Friday, July 03, 2026

Lemon law RA 10642

After posting about the hybrid that died on the expressway, no warning lights, no hazards, nothing, a lot of people in the comments said the same thing: "may lemon law naman tayo, file a case."

True. We do have a lemon law. But plenty of people who've actually tried to use it will tell you it's the law that's the real lemon.

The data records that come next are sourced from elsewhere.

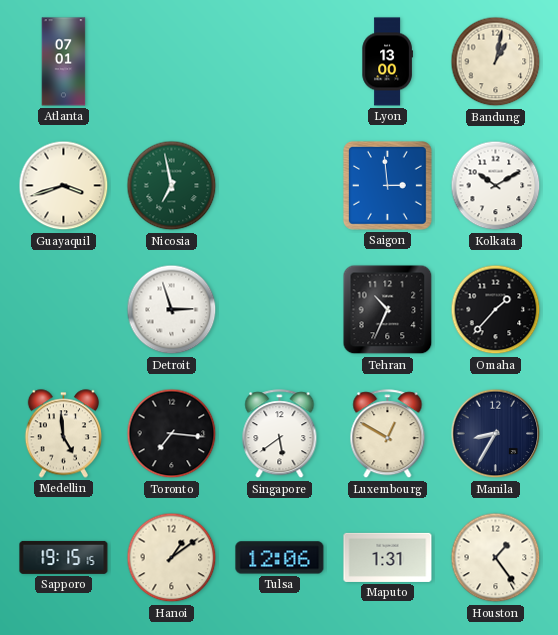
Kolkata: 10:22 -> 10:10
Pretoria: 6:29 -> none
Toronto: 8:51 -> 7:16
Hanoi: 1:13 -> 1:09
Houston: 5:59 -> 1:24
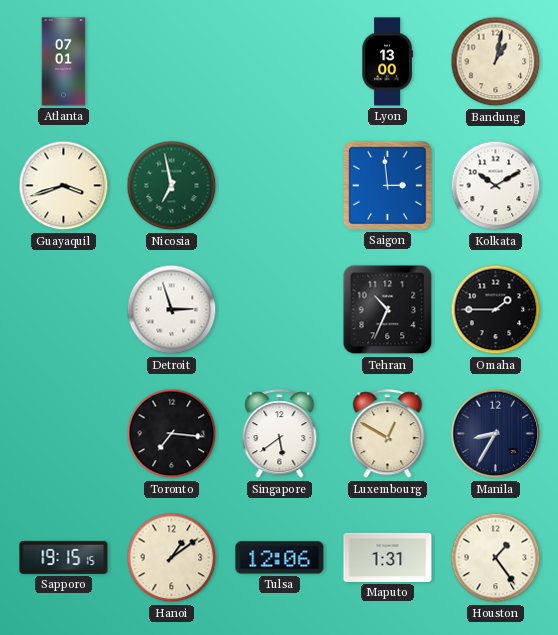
Omaha: 1:37 -> 1:45
Medellin: 4:59 -> none
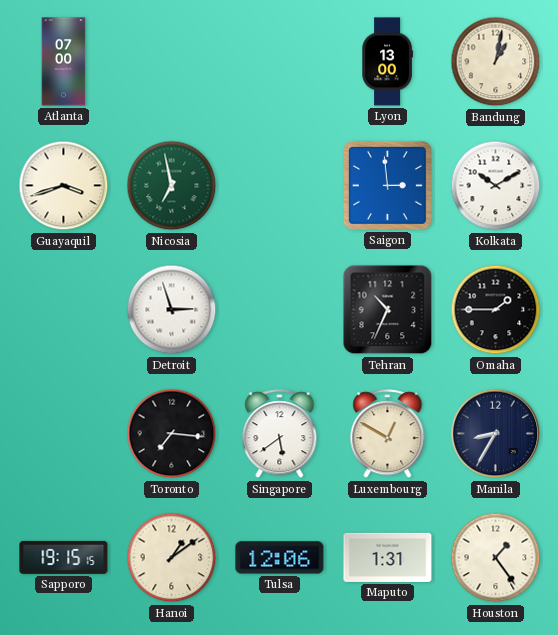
Atlanta: 07:01 -> 07:00
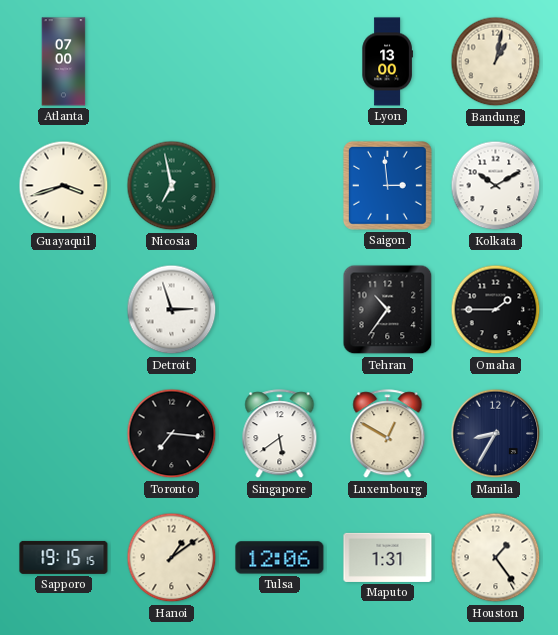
Tehran: 10:34 -> 10:36
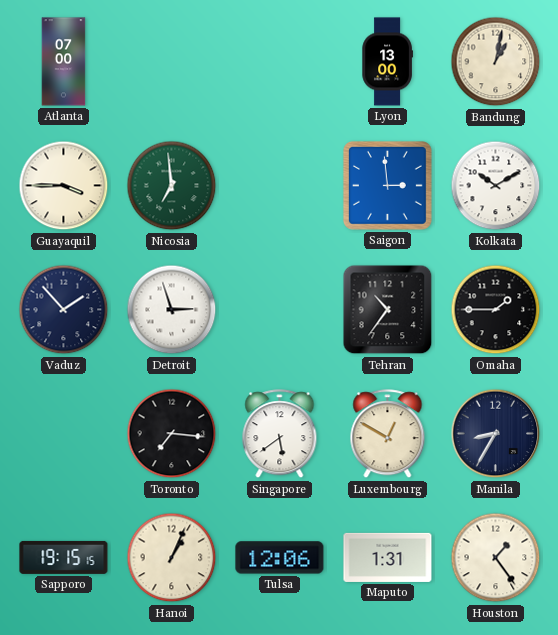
Guayaquil: 3:42 -> 3:45
Nicosia: 6:58 -> 6:59
Vaduz: none -> 1:53
Hanoi: 1:09 -> 1:04
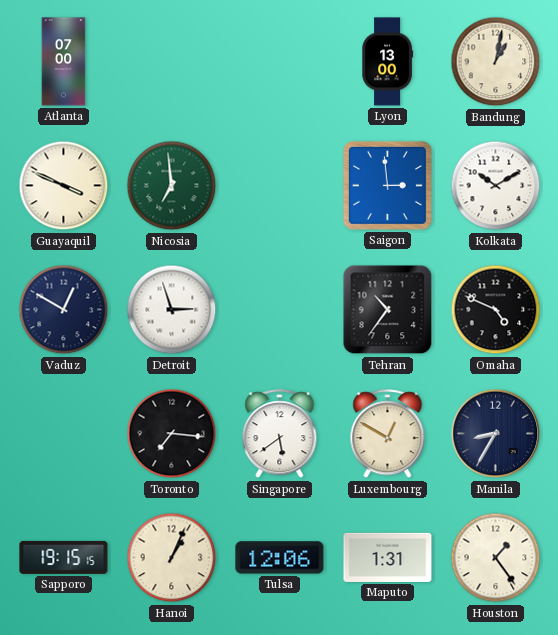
Guayaquil: 3:45 -> 3:49
Vaduz: 1:53 -> 12:50
Omaha: 1:45 -> 4:49
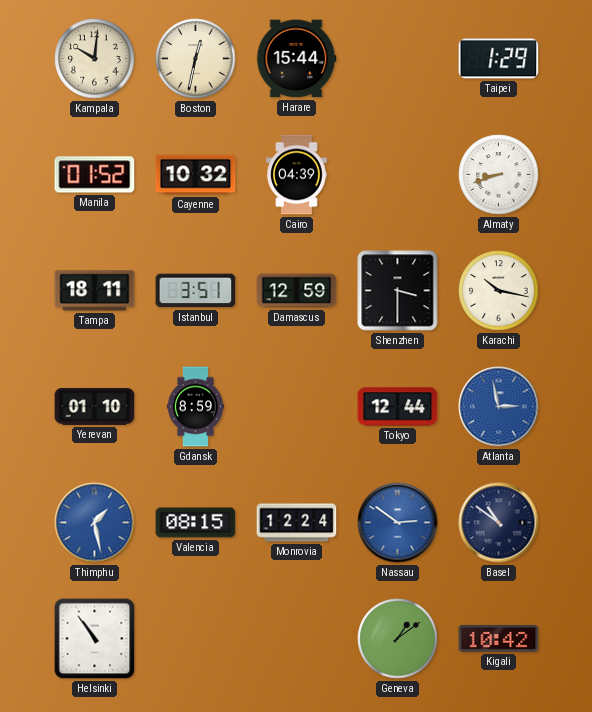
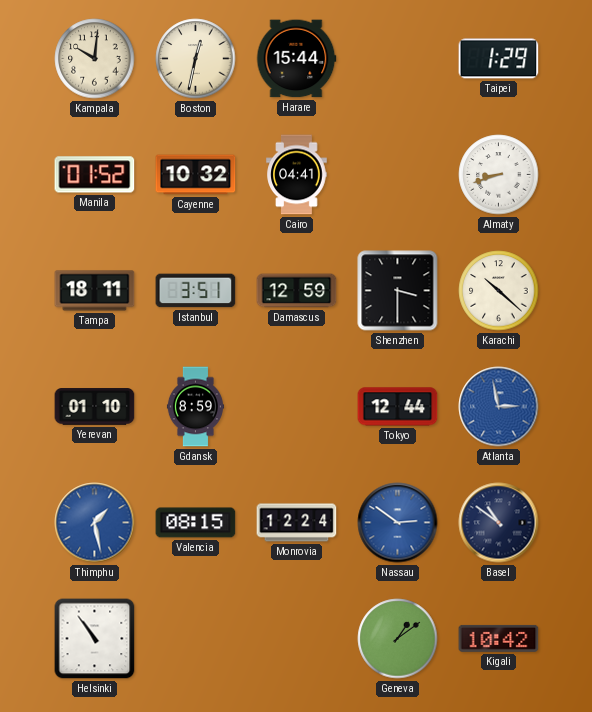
Cairo: 04:39 -> 04:41
Karachi: 10:17 -> 10:22
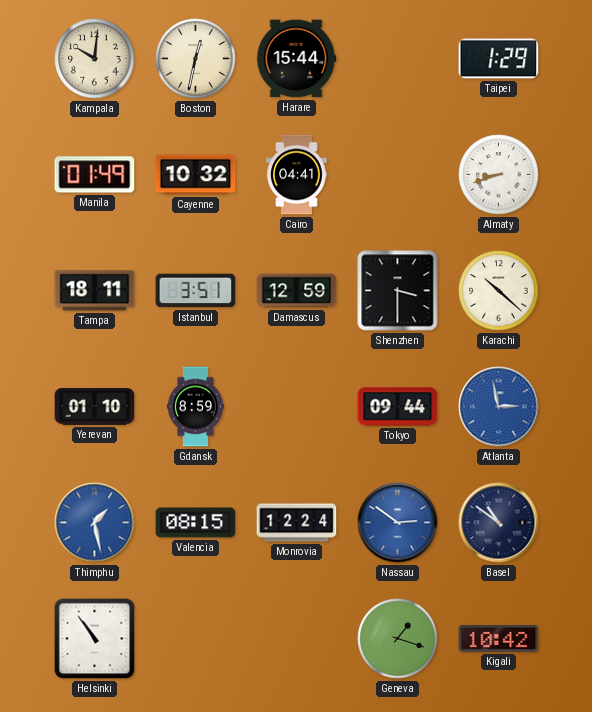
Manila: 01:52 -> 01:49
Tokyo: 12:44 -> 09:44
Geneva: 1:09 -> 1:18
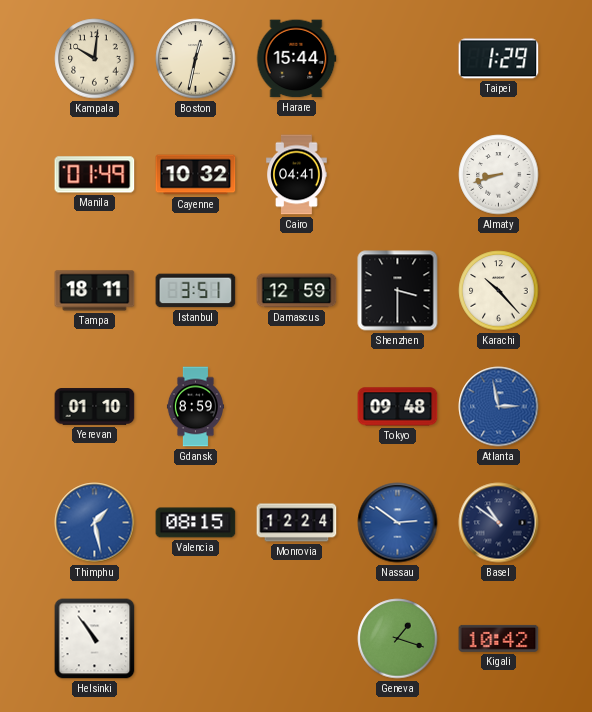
Karachi: 10:22 -> 10:23
Tokyo: 09:44 -> 09:48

Here's the problem. RA 10642 sounds like a shield. In practice, it's a slow-motion negotiation, and the manufacturer holds most of the cards. Many assume that if a new car fails, they're entitled to a replacement or refund. The reality is your car has to fail on the exact same defect four separate times before the presumption of a lemon even kicks in. Then you send a formal Notice of Availment. Then they get one more shot to fix it. Only after that can you file with DTI, who can order a replacement or a repurchase minus a "reasonable use allowance."

That's a lot of patience being demanded from someone whose car just lost all power in the middle of traffic.

Compare that to other markets, where one or two serious safety failures is often enough to trigger a replacement. Ours reads like it assumes the dealer will act in good faith. Many do. But we all know someone who's sat in a service bay long enough to know how often that assumption ages badly.

The good news: a 2024 Supreme Court ruling confirmed the Lemon Law isn't your only option. You can also invoke the Consumer Act, RA 7394, which gives you a tighter 30-day window. If a defect isn't properly corrected within a reasonable time frame (often applied as 30 days in practice) you can demand a replacement or refund. For something safety-critical, this is usually the faster, sharper tool.

So if your car dies on you mid-drive, more than once: document everything, dates, what was said, what was done, symptoms, tow receipts. If it happens again after a "fix," send written notice immediately, copy the manufacturer's head office, and demand a loaner while it's in the shop. That's not a favor, that's your right.

Run both tracks if you have to. They're not mutually exclusive, and dealers move differently when they see both cited in writing next to the words "road safety defect."

The law isn't totally useless. But it wasn't built for urgency, and some new players are treating their customers as R&D. As one commenter in the thread put it:

"The driving public should not be doing durability testing for the car maker. That part is expected from the car-maker to do BEFORE selling the vehicle to the public."